Des internautes soucieux d'interpréter leur vie sociale en ligne ?

Dans la lignée de Friend Wheel, développé en 2007, et qui proposait d'obtenir des informations sur ses amis et les relations entre eux via des cercles de couleurs, Wolfram Alpha a mis au point un système qui permet d'obtenir des statistiques très précises sur soi et son cercle de proches. Cela, sous forme de rapport. Celui-ci, détaillé en plus d’une soixantaine de sections, présente tout d’abord le nombre d’amis par utilisateur par genre ainsi que leur répartition par pays en nombre et en pourcentage. En outre, cela est illustré par une carte afin d’avoir un aperçu visuel de leur localisation. Un graphique représente ensuite l’âge des amis. L’abscisse représentant les différents âges en année et les ordonnées le nombre d’amis. Ce système permet non seulement d’obtenir des informations sur les relations, mais également de découvrir des informations sur son propre profil telles que des statistiques sur les messages échangés.

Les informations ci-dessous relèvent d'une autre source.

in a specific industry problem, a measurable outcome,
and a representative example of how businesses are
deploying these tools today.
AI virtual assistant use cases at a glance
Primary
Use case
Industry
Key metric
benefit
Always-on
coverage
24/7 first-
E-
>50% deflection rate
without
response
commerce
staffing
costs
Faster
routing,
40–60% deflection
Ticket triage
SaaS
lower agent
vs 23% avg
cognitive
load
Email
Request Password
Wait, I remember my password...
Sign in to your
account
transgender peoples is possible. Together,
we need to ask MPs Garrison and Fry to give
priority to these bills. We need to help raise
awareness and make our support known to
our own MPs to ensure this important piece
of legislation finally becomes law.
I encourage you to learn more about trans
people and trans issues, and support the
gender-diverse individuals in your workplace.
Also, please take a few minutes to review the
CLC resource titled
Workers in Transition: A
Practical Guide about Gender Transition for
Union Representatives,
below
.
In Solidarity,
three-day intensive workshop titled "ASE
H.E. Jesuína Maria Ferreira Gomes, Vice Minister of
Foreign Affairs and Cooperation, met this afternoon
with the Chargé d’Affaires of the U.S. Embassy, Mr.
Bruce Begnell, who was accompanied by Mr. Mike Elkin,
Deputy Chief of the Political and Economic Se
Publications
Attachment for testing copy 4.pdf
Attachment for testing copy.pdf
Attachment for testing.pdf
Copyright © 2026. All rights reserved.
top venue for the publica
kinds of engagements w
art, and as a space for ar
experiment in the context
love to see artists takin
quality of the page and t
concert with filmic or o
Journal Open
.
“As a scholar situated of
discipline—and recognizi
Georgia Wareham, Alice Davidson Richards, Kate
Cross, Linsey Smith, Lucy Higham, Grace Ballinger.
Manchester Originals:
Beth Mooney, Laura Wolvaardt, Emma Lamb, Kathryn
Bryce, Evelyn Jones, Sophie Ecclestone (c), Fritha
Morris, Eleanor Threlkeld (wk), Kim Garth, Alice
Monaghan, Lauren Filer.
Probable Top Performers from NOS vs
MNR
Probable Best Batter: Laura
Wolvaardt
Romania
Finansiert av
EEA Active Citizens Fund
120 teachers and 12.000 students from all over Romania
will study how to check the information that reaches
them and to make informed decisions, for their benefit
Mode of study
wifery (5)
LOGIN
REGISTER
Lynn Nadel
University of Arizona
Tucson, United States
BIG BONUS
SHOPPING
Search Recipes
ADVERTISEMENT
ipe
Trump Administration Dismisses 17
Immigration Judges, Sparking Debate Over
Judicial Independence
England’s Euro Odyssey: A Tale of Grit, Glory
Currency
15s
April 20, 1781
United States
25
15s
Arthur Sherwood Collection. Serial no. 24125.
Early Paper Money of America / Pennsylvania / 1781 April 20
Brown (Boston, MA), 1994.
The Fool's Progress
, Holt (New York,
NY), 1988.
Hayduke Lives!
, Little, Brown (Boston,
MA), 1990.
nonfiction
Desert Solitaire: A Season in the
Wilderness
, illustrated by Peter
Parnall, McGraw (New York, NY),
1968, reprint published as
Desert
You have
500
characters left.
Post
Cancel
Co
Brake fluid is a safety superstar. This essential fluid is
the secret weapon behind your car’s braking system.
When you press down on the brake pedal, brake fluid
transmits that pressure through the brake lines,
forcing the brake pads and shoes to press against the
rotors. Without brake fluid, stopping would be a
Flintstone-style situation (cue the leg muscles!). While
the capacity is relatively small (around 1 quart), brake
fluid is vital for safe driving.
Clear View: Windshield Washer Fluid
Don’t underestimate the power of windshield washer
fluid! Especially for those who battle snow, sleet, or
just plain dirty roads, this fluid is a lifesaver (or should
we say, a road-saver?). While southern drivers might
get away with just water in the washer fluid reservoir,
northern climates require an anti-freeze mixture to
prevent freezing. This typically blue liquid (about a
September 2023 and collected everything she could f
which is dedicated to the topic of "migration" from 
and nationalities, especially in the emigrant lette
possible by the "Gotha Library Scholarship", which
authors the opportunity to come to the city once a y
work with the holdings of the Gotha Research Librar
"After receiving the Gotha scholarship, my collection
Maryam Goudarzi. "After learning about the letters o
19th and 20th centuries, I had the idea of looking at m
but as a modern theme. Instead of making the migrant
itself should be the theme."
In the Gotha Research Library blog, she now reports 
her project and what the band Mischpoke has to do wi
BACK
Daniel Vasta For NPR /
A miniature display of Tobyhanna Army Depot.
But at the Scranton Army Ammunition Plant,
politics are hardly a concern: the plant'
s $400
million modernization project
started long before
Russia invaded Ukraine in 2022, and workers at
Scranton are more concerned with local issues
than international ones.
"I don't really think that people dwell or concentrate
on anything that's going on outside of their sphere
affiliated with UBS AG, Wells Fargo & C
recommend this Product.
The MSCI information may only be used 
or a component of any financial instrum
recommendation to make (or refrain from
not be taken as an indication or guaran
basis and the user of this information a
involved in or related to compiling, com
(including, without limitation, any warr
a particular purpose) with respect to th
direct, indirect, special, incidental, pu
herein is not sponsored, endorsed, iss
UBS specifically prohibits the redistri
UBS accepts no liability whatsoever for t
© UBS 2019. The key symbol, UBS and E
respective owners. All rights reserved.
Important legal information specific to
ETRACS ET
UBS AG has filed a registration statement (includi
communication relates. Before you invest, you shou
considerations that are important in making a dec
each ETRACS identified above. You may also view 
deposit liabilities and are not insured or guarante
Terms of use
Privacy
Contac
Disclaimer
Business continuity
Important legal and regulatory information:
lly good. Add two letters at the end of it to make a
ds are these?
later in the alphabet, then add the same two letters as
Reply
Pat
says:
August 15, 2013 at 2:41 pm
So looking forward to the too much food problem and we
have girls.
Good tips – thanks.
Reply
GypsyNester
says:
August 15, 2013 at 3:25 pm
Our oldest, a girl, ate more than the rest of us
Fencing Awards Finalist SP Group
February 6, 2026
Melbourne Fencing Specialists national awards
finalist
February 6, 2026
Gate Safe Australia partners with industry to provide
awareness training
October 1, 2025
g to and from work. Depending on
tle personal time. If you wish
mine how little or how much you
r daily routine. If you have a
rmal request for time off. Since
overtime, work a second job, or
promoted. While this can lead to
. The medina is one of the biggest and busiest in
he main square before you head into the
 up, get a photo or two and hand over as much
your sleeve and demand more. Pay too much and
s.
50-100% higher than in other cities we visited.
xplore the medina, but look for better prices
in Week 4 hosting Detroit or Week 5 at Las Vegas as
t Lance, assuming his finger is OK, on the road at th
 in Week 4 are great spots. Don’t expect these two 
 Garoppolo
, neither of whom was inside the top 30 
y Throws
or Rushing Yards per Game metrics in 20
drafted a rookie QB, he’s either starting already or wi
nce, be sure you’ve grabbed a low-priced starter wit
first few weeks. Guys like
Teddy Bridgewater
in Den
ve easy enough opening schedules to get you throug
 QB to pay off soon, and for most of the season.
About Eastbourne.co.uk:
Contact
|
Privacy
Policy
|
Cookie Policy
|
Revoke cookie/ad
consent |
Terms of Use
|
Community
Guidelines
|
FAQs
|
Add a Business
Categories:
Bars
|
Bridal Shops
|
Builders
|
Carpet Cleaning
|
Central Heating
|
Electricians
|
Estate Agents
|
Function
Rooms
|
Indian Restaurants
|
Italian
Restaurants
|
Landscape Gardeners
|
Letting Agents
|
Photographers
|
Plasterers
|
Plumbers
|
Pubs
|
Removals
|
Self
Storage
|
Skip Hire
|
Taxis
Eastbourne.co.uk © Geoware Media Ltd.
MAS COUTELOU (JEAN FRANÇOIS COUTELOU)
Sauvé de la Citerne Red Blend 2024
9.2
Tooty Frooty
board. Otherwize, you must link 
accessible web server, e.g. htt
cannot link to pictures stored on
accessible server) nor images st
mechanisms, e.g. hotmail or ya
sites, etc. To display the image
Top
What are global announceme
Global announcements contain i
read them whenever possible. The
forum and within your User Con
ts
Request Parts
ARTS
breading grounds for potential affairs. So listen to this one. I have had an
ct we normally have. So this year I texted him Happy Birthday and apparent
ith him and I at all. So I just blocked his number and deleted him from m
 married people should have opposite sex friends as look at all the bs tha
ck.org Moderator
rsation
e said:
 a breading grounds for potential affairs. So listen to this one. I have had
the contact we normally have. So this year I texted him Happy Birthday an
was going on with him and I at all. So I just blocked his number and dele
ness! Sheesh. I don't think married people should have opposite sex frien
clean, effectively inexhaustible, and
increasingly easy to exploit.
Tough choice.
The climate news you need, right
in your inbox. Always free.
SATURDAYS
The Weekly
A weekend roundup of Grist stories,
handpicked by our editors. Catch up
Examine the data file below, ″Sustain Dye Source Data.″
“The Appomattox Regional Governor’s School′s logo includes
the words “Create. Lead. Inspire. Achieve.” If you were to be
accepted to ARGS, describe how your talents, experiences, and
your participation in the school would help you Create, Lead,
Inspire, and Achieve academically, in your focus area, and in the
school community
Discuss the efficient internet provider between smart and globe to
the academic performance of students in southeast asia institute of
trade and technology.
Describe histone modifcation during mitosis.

Formation à  la lecture et à l’interprétation de ces informations

A quel besoin répond un service qui permet d'obtenir des informations sur son être social ? Selon Emmanuel Lazega, professeur en sociologie à Sciences-Po et membre du centre de sociologie des organisations, "aujourd’hui, on aide les individus à rationaliser la gestion de leur réseau. C’est-à-dire qu’on les individualise et qu’on leur demande d’être autonomes. Toutefois, on ne leur propose pas des outils pour mieux gérer leur profil sur ces réseaux". Reste que le système semble surtout utile à des fins professionnelles. Savoir gérer un réseau de relations avec beaucoup de liens faibles est à l’heure actuelle un avantage concurrentiel. "La rationalisation est liée à l’indépendantisation du marché du travail", ajoute-t-il. La connaissance du fonctionnement de ces réseaux peut permettre à des gens de gagner du temps. Cependant, une formation permettrait d’interpréter les valeurs de ce type d’informations et distinguer ce qui est utile de ce qui est dangereux.

Et la vie privée ?

En effet souligne Emmanuel Lazega, "on connaît mal les comportements des gens sur Facebook. Cette plateforme qui va atteindre près d’un milliard de profils est devenue tellement importante qu’on a l’impression de la connaître alors que ce n’est pas le cas". Il juge qu’il serait intéressant de voir les changements effectués sur les profils ou les relations après une formation à l’analyse de ces données. Le rapport Wolfram Alpha liste également la totalité des goûts (likes) et des commentaires, ainsi que la longueur moyenne des posts et la fréquence des mots employés. Ce système permet également de voir la répartition des noms des amis et de savoir avec qui l’individu partage le plus.